SolarWinds software program agency says that unknown hackers exploited a beforehand unknown flaw in two of its programmes to go after “a limited, targeted set of customers.”
The assertion, issued over the weekend, didn’t establish the hackers concerned.
In a question-and-answer web page appended to the assertion, SolarWinds mentioned the flaw was “completely unrelated” to final yr’s hack of presidency networks by alleged Russian spies, a sprawling espionage operation that used the Texas-based software program firm as a springboard to interrupt into goal networks.
The web page added that SolarWinds “is unaware of the identity of the potentially affected customers” caught up within the newest hacking marketing campaign.
SolarWinds credited Microsoft researchers for locating the bug. The firm mentioned, “SolarWinds was lately notified by Microsoft of a safety vulnerability associated to Serv-U Managed File Transfer Server and Serv-U Secured FTP and have developed a hotfix to resolve this vulnerability. While Microsoft’s analysis signifies this vulnerability exploit includes a restricted, focused set of consumers and a single menace actor, our joint groups have mobilised to deal with it shortly.

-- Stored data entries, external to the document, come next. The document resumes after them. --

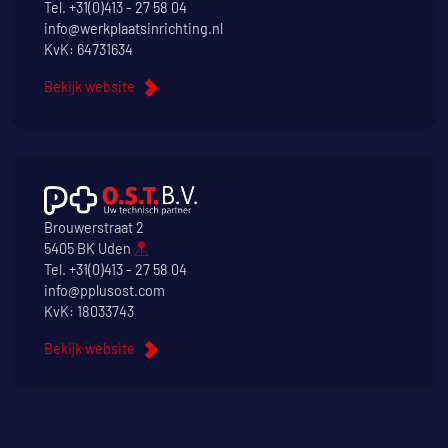
Tel.
+31(0)413 - 27 58 04
info@werkplaatsinrichting.nl
KvK: 64731634
Bekijk website
Brouwerstraat 2
5405 BK Uden
Tel.
+31(0)413 - 27 58 04
info@pplusost.com
KvK: 18033743
Bekijk website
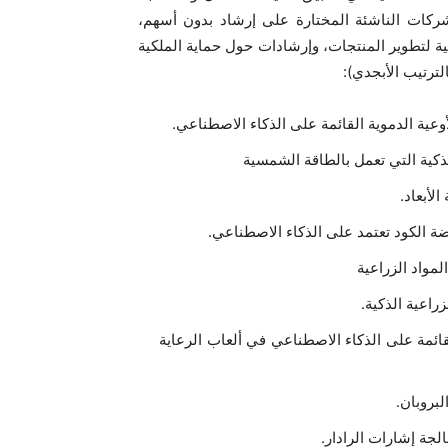
شركات الناشئة المختارة على إرشاد بدون أسهم،
 لتطوير المنتجات، وإرشادات حول حماية الملكية
وعية الدموية القائمة على الذكاء الاصطناعي.
ذكية التي تعمل بالطاقة الشمسية
لأبعاد.
 الكود تعتمد على الذكاء الاصطناعي.
لمواد الزراعية
راعية الذكية.
ئمة على الذكاء الاصطناعي في ألعاب الرعاية
لبروبان.
لجة إشارات الرادار.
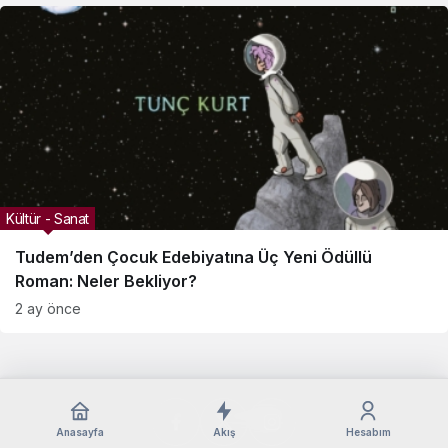
Kültür - Sanat
Tudem’den Çocuk Edebiyatına Üç Yeni Ödüllü
Roman: Neler Bekliyor?
2 ay önce
Anasayfa
Akış
Hesabım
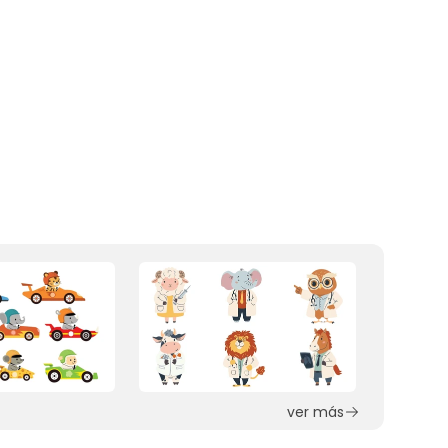
ver más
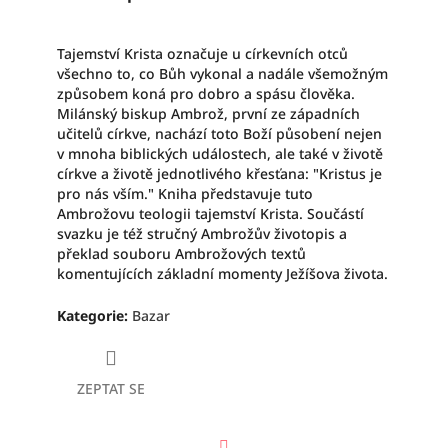
Tajemství Krista označuje u církevních otců
všechno to, co Bůh vykonal a nadále všemožným
způsobem koná pro dobro a spásu člověka.
Milánský biskup Ambrož, první ze západních
učitelů církve, nachází toto Boží působení nejen
v mnoha biblických událostech, ale také v životě
církve a životě jednotlivého křesťana: "Kristus je
pro nás vším." Kniha představuje tuto
Ambrožovu teologii tajemství Krista. Součástí
svazku je též stručný Ambrožův životopis a
překlad souboru Ambrožových textů
komentujících základní momenty Ježíšova života.
Kategorie
:
Bazar
ZEPTAT SE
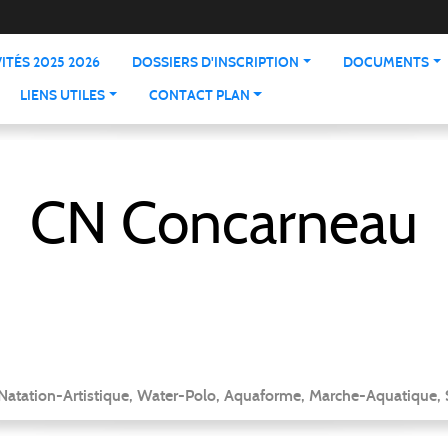
ITÉS 2025 2026
DOSSIERS D'INSCRIPTION
DOCUMENTS
LIENS UTILES
CONTACT PLAN
CN Concarneau
 Natation-Artistique, Water-Polo, Aquaforme, Marche-Aquatique,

“The vulnerability exists within the newest Serv-U model 15.2.3 HF1 launched May 5, 2021, and all prior variations. A menace actor who efficiently exploited this vulnerability might run arbitrary code with privileges. An attacker might then set up programmes; view, change, or delete knowledge; or run programmes on the affected system.
SolarWinds didn’t instantly return a Reuters request searching for touch upon the announcement. Microsoft declined to remark.
© Thomson Reuters 2021
(THIS STORY HAS NOT BEEN EDITED BY INDIA07 TEAM AND IS AUTO-GENERATED FROM A SYNDICATED FEED.)